● YOUR TASK:
An exact copy of every entry is the required answer.

● Dataset entries:
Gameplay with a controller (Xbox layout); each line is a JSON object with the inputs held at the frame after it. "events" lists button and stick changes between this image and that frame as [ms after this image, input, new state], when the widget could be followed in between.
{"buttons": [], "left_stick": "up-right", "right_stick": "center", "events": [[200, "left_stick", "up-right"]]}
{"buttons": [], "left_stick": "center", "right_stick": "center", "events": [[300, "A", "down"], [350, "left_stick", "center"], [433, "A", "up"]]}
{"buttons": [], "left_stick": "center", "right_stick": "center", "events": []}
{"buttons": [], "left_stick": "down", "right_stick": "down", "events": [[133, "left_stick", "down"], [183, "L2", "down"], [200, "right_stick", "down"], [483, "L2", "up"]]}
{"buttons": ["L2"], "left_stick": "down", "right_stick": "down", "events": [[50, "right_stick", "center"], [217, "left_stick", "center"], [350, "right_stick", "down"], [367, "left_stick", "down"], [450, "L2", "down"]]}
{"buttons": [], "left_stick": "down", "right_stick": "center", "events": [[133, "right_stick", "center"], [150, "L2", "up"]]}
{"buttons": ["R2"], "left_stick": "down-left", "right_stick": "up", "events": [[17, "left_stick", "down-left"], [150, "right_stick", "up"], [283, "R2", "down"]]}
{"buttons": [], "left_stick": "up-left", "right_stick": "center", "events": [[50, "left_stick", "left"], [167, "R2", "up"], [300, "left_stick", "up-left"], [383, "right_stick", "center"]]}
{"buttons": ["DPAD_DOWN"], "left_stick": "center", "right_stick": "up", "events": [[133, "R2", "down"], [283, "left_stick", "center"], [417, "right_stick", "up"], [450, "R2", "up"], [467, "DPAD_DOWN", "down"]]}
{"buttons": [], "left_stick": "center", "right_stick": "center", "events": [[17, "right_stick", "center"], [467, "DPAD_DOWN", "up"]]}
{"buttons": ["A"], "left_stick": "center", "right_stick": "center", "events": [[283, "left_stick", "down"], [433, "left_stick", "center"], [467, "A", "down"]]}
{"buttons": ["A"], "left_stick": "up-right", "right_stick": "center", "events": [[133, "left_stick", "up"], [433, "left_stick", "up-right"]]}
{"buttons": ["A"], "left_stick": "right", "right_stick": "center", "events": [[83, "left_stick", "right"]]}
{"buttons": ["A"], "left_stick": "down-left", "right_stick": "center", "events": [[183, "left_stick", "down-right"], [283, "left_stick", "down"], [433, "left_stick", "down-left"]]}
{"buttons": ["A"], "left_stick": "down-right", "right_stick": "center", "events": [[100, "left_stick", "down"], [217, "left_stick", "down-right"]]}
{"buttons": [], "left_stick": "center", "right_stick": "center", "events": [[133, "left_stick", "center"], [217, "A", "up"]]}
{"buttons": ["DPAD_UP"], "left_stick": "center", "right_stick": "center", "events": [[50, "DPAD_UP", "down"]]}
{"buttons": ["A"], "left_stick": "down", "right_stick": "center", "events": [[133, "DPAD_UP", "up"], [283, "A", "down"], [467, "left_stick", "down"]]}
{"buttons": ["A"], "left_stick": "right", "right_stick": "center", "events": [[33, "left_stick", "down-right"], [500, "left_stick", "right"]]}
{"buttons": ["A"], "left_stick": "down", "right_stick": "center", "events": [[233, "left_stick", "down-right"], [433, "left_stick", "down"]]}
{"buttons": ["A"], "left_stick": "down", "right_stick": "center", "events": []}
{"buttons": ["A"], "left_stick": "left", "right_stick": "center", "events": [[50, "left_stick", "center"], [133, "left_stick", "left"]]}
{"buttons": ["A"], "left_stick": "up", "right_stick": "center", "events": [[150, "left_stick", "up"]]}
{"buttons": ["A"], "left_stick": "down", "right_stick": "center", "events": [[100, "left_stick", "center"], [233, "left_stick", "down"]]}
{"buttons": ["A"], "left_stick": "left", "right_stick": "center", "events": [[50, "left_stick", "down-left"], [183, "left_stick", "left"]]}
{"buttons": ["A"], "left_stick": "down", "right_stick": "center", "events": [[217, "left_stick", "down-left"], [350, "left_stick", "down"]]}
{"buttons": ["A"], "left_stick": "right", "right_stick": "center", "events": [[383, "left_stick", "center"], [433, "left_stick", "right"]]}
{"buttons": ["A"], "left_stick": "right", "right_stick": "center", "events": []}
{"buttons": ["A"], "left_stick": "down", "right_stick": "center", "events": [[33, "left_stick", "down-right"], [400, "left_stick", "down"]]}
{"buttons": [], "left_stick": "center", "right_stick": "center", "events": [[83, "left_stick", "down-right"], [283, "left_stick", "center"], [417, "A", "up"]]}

● OUTPUT FOR THIS EXERCISE:
Gameplay with a controller (Xbox layout); each line is a JSON object with the inputs held at the frame after it. "events" lists button and stick changes between this image and that frame as [ms after this image, input, new state], when the widget could be followed in between.
{"buttons": [], "left_stick": "up-right", "right_stick": "center", "events": [[200, "left_stick", "up-right"]]}
{"buttons": [], "left_stick": "center", "right_stick": "center", "events": [[300, "A", "down"], [350, "left_stick", "center"], [433, "A", "up"]]}
{"buttons": [], "left_stick": "center", "right_stick": "center", "events": []}
{"buttons": [], "left_stick": "down", "right_stick": "down", "events": [[133, "left_stick", "down"], [183, "L2", "down"], [200, "right_stick", "down"], [483, "L2", "up"]]}
{"buttons": ["L2"], "left_stick": "down", "right_stick": "down", "events": [[50, "right_stick", "center"], [217, "left_stick", "center"], [350, "right_stick", "down"], [367, "left_stick", "down"], [450, "L2", "down"]]}
{"buttons": [], "left_stick": "down", "right_stick": "center", "events": [[133, "right_stick", "center"], [150, "L2", "up"]]}
{"buttons": ["R2"], "left_stick": "down-left", "right_stick": "up", "events": [[17, "left_stick", "down-left"], [150, "right_stick", "up"], [283, "R2", "down"]]}
{"buttons": [], "left_stick": "up-left", "right_stick": "center", "events": [[50, "left_stick", "left"], [167, "R2", "up"], [300, "left_stick", "up-left"], [383, "right_stick", "center"]]}
{"buttons": ["DPAD_DOWN"], "left_stick": "center", "right_stick": "up", "events": [[133, "R2", "down"], [283, "left_stick", "center"], [417, "right_stick", "up"], [450, "R2", "up"], [467, "DPAD_DOWN", "down"]]}
{"buttons": [], "left_stick": "center", "right_stick": "center", "events": [[17, "right_stick", "center"], [467, "DPAD_DOWN", "up"]]}
{"buttons": ["A"], "left_stick": "center", "right_stick": "center", "events": [[283, "left_stick", "down"], [433, "left_stick", "center"], [467, "A", "down"]]}
{"buttons": ["A"], "left_stick": "up-right", "right_stick": "center", "events": [[133, "left_stick", "up"], [433, "left_stick", "up-right"]]}
{"buttons": ["A"], "left_stick": "right", "right_stick": "center", "events": [[83, "left_stick", "right"]]}
{"buttons": ["A"], "left_stick": "down-left", "right_stick": "center", "events": [[183, "left_stick", "down-right"], [283, "left_stick", "down"], [433, "left_stick", "down-left"]]}
{"buttons": ["A"], "left_stick": "down-right", "right_stick": "center", "events": [[100, "left_stick", "down"], [217, "left_stick", "down-right"]]}
{"buttons": [], "left_stick": "center", "right_stick": "center", "events": [[133, "left_stick", "center"], [217, "A", "up"]]}
{"buttons": ["DPAD_UP"], "left_stick": "center", "right_stick": "center", "events": [[50, "DPAD_UP", "down"]]}
{"buttons": ["A"], "left_stick": "down", "right_stick": "center", "events": [[133, "DPAD_UP", "up"], [283, "A", "down"], [467, "left_stick", "down"]]}
{"buttons": ["A"], "left_stick": "right", "right_stick": "center", "events": [[33, "left_stick", "down-right"], [500, "left_stick", "right"]]}
{"buttons": ["A"], "left_stick": "down", "right_stick": "center", "events": [[233, "left_stick", "down-right"], [433, "left_stick", "down"]]}
{"buttons": ["A"], "left_stick": "down", "right_stick": "center", "events": []}
{"buttons": ["A"], "left_stick": "left", "right_stick": "center", "events": [[50, "left_stick", "center"], [133, "left_stick", "left"]]}
{"buttons": ["A"], "left_stick": "up", "right_stick": "center", "events": [[150, "left_stick", "up"]]}
{"buttons": ["A"], "left_stick": "down", "right_stick": "center", "events": [[100, "left_stick", "center"], [233, "left_stick", "down"]]}
{"buttons": ["A"], "left_stick": "left", "right_stick": "center", "events": [[50, "left_stick", "down-left"], [183, "left_stick", "left"]]}
{"buttons": ["A"], "left_stick": "down", "right_stick": "center", "events": [[217, "left_stick", "down-left"], [350, "left_stick", "down"]]}
{"buttons": ["A"], "left_stick": "right", "right_stick": "center", "events": [[383, "left_stick", "center"], [433, "left_stick", "right"]]}
{"buttons": ["A"], "left_stick": "right", "right_stick": "center", "events": []}
{"buttons": ["A"], "left_stick": "down", "right_stick": "center", "events": [[33, "left_stick", "down-right"], [400, "left_stick", "down"]]}
{"buttons": [], "left_stick": "center", "right_stick": "center", "events": [[83, "left_stick", "down-right"], [283, "left_stick", "center"], [417, "A", "up"]]}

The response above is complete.